勇人と一緒の班になったよ! って事は、肝試しも一緒にまわれるの! もう、今から緊張なんだけど!

——————————


 先日から、友花里も勇人と呼ぶようになった。そして、勇人も友花里と呼んでいるらしい。


 勇人は元々そういうタイプの人間だ。友花里と特別距離が縮まったわけじゃない。


 僕たちだって、互いに名前で呼び合っている。


「でもやっぱり……追いつかれちゃったのかな」


 僕はそう、独りごちた。



***



 前日までは梅雨空続きだったが、修学旅行当日は快晴となった。


 今日から、二泊三日の修学旅行が始まる。


 学校の最寄り駅のターミナルから、貸し切りバスで出発する事になっている。友花里が乗るバスは3号車、僕が乗るバスは4号車だ。


「おはよ。お前たちホント仲良いなあ……友花里、俺たちはどのバス?」


 二人で乗り込むバスを確認していると、勇人が友花里に声を掛けてきた。


「おはよう勇人! ま、まあ、幼なじみだからね。私たちのバスは3番だから……あのバスだ! 未来のバスは、その後ろのやつだね。じゃ、私に行ってるね!」


 友花里はそう言って、先に3号車のバスへと行ってしまった。そして何故だろう、友花里の態度が少々ぎこちなく見えたのは。今でも、勇人の前だと緊張したりするのだろうか。

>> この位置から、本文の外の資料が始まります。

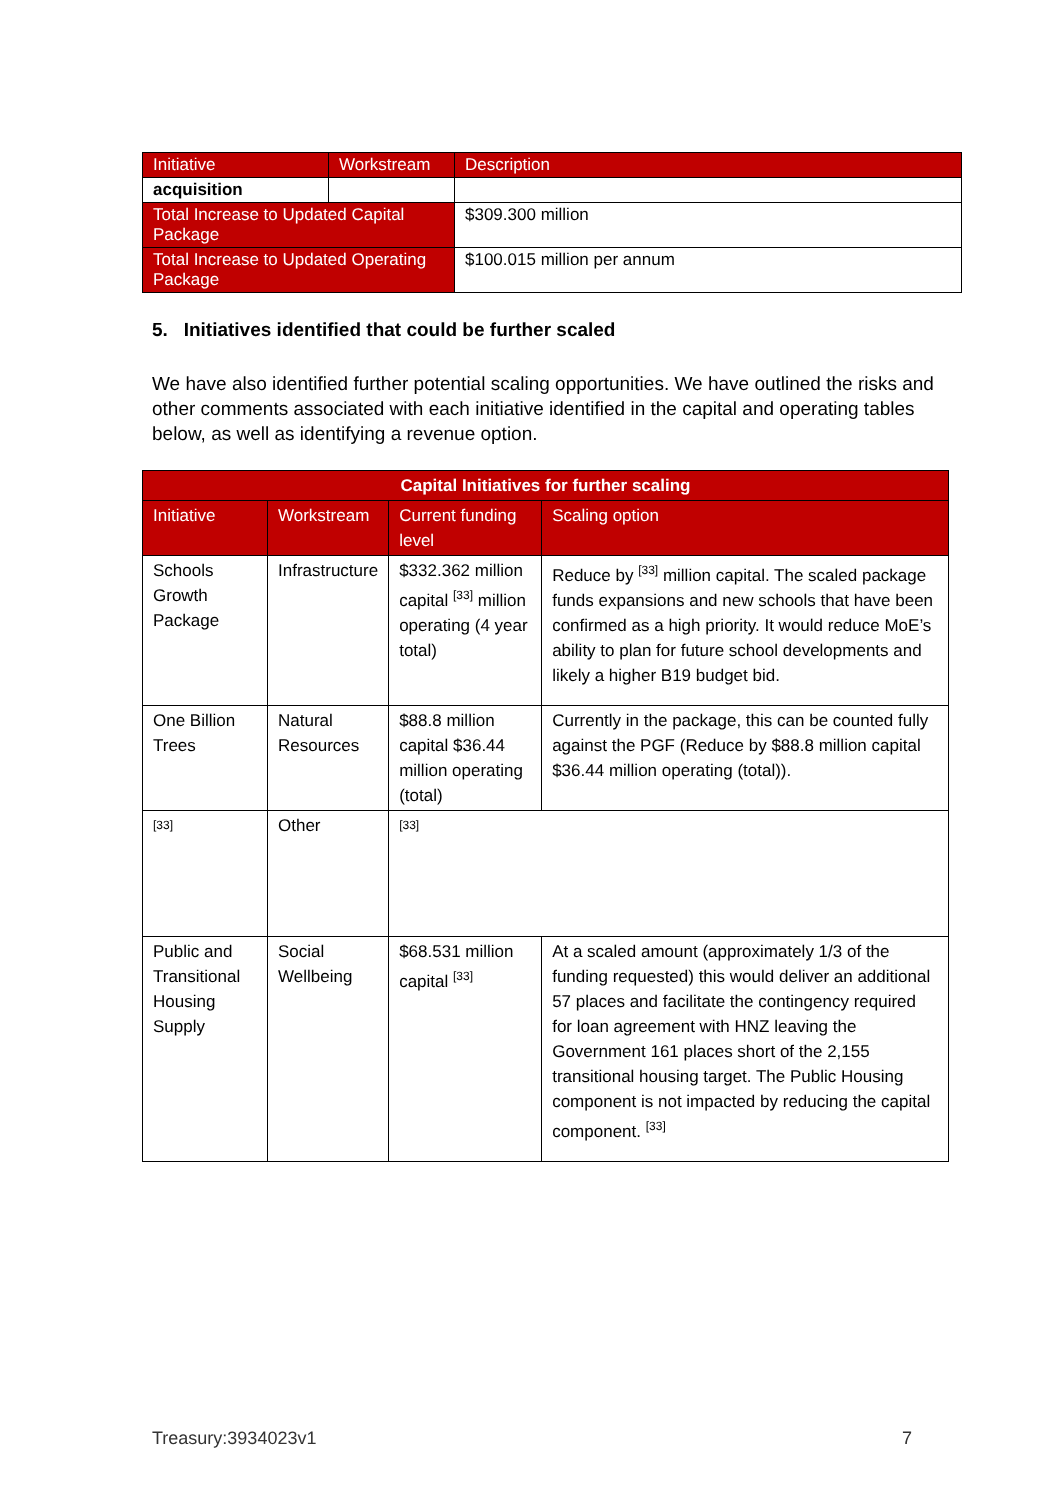| Initiative | Workstream | Description |
| --- | --- | --- |
| acquisition | | |
| Total Increase to Updated Capital Package | | $309.300 million |
| Total Increase to Updated Operating Package | | $100.015 million per annum |
5. Initiatives identified that could be further scaled
We have also identified further potential scaling opportunities. We have outlined the risks and other comments associated with each initiative identified in the capital and operating tables below, as well as identifying a revenue option.
| Capital Initiatives for further scaling | | | |
| --- | --- | --- | --- |
| Initiative | Workstream | Current funding level | Scaling option |
| Schools Growth Package | Infrastructure | $332.362 million capital <sup>[33]</sup> million operating (4 year total) | Reduce by <sup>[33]</sup> million capital. The scaled package funds expansions and new schools that have been confirmed as a high priority. It would reduce MoE’s ability to plan for future school developments and likely a higher B19 budget bid. |
| One Billion Trees | Natural Resources | $88.8 million capital $36.44 million operating (total) | Currently in the package, this can be counted fully against the PGF (Reduce by $88.8 million capital $36.44 million operating (total)). |
| <sup>[33]</sup> | Other | <sup>[33]</sup> | |
| Public and Transitional Housing Supply | Social Wellbeing | $68.531 million capital <sup>[33]</sup> | At a scaled amount (approximately 1/3 of the funding requested) this would deliver an additional 57 places and facilitate the contingency required for loan agreement with HNZ leaving the Government 161 places short of the 2,155 transitional housing target. The Public Housing component is not impacted by reducing the capital component. <sup>[33]</sup> |
Treasury:3934023v1 7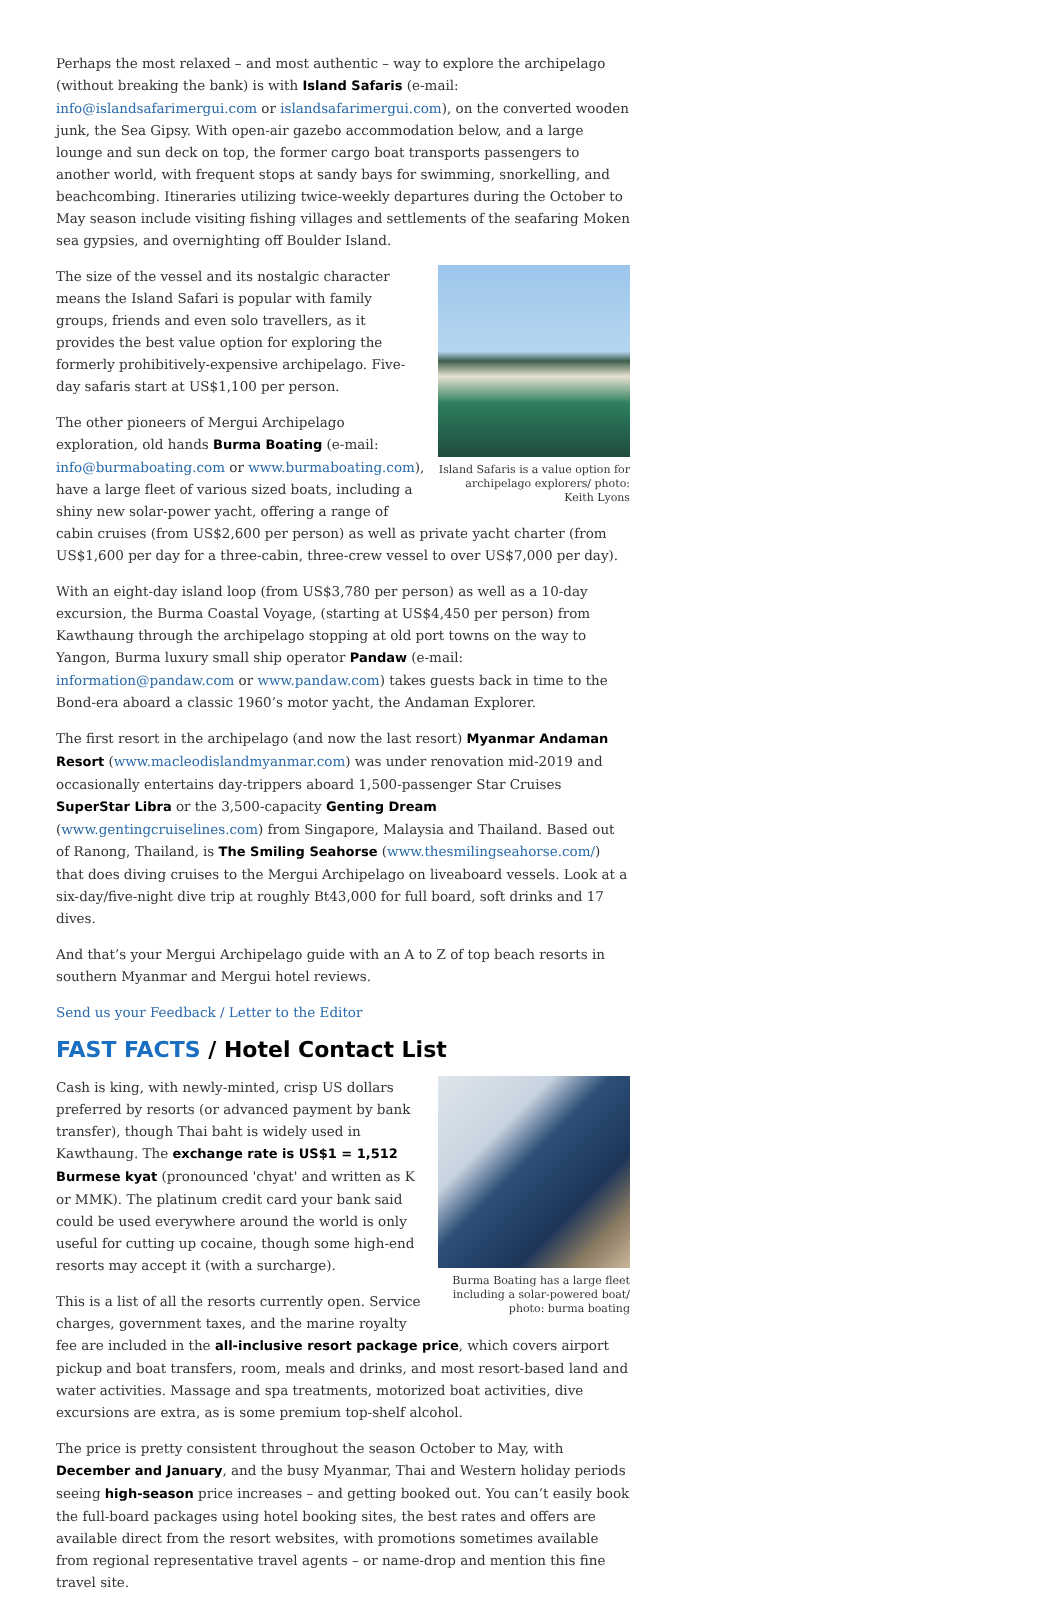Perhaps the most relaxed – and most authentic – way to explore the archipelago (without breaking the bank) is with Island Safaris (e-mail: info@islandsafarimergui.com or islandsafarimergui.com), on the converted wooden junk, the Sea Gipsy. With open-air gazebo accommodation below, and a large lounge and sun deck on top, the former cargo boat transports passengers to another world, with frequent stops at sandy bays for swimming, snorkelling, and beachcombing. Itineraries utilizing twice-weekly departures during the October to May season include visiting fishing villages and settlements of the seafaring Moken sea gypsies, and overnighting off Boulder Island.
Island Safaris is a value option for archipelago explorers/ photo: Keith Lyons
The size of the vessel and its nostalgic character means the Island Safari is popular with family groups, friends and even solo travellers, as it provides the best value option for exploring the formerly prohibitively-expensive archipelago. Five-day safaris start at US$1,100 per person.
The other pioneers of Mergui Archipelago exploration, old hands Burma Boating (e-mail: info@burmaboating.com or www.burmaboating.com), have a large fleet of various sized boats, including a shiny new solar-power yacht, offering a range of cabin cruises (from US$2,600 per person) as well as private yacht charter (from US$1,600 per day for a three-cabin, three-crew vessel to over US$7,000 per day).
With an eight-day island loop (from US$3,780 per person) as well as a 10-day excursion, the Burma Coastal Voyage, (starting at US$4,450 per person) from Kawthaung through the archipelago stopping at old port towns on the way to Yangon, Burma luxury small ship operator Pandaw (e-mail: information@pandaw.com or www.pandaw.com) takes guests back in time to the Bond-era aboard a classic 1960’s motor yacht, the Andaman Explorer.
The first resort in the archipelago (and now the last resort) Myanmar Andaman Resort (www.macleodislandmyanmar.com) was under renovation mid-2019 and occasionally entertains day-trippers aboard 1,500-passenger Star Cruises SuperStar Libra or the 3,500-capacity Genting Dream (www.gentingcruiselines.com) from Singapore, Malaysia and Thailand. Based out of Ranong, Thailand, is The Smiling Seahorse (www.thesmilingseahorse.com/) that does diving cruises to the Mergui Archipelago on liveaboard vessels. Look at a six-day/five-night dive trip at roughly Bt43,000 for full board, soft drinks and 17 dives.
And that’s your Mergui Archipelago guide with an A to Z of top beach resorts in southern Myanmar and Mergui hotel reviews.
Send us your Feedback / Letter to the Editor
FAST FACTS / Hotel Contact List
Burma Boating has a large fleet including a solar-powered boat/ photo: burma boating
Cash is king, with newly-minted, crisp US dollars preferred by resorts (or advanced payment by bank transfer), though Thai baht is widely used in Kawthaung. The exchange rate is US$1 = 1,512 Burmese kyat (pronounced 'chyat' and written as K or MMK). The platinum credit card your bank said could be used everywhere around the world is only useful for cutting up cocaine, though some high-end resorts may accept it (with a surcharge).
This is a list of all the resorts currently open. Service charges, government taxes, and the marine royalty fee are included in the all-inclusive resort package price, which covers airport pickup and boat transfers, room, meals and drinks, and most resort-based land and water activities. Massage and spa treatments, motorized boat activities, dive excursions are extra, as is some premium top-shelf alcohol.
The price is pretty consistent throughout the season October to May, with December and January, and the busy Myanmar, Thai and Western holiday periods seeing high-season price increases – and getting booked out. You can’t easily book the full-board packages using hotel booking sites, the best rates and offers are available direct from the resort websites, with promotions sometimes available from regional representative travel agents – or name-drop and mention this fine travel site.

「未来のクラスも楽しくなってきたようで、良かったじゃん」


 一人残った僕に、勇人が言った。


 先日「今のクラスはどうだ?」と、勇人にLINEで聞かれたのだ。


「ハハハ、まあね。……そうそう、友花里ビビりだから守ってやって。肝試しの時は」


 そう言うと、勇人は微妙な表情で「ああ」と言った。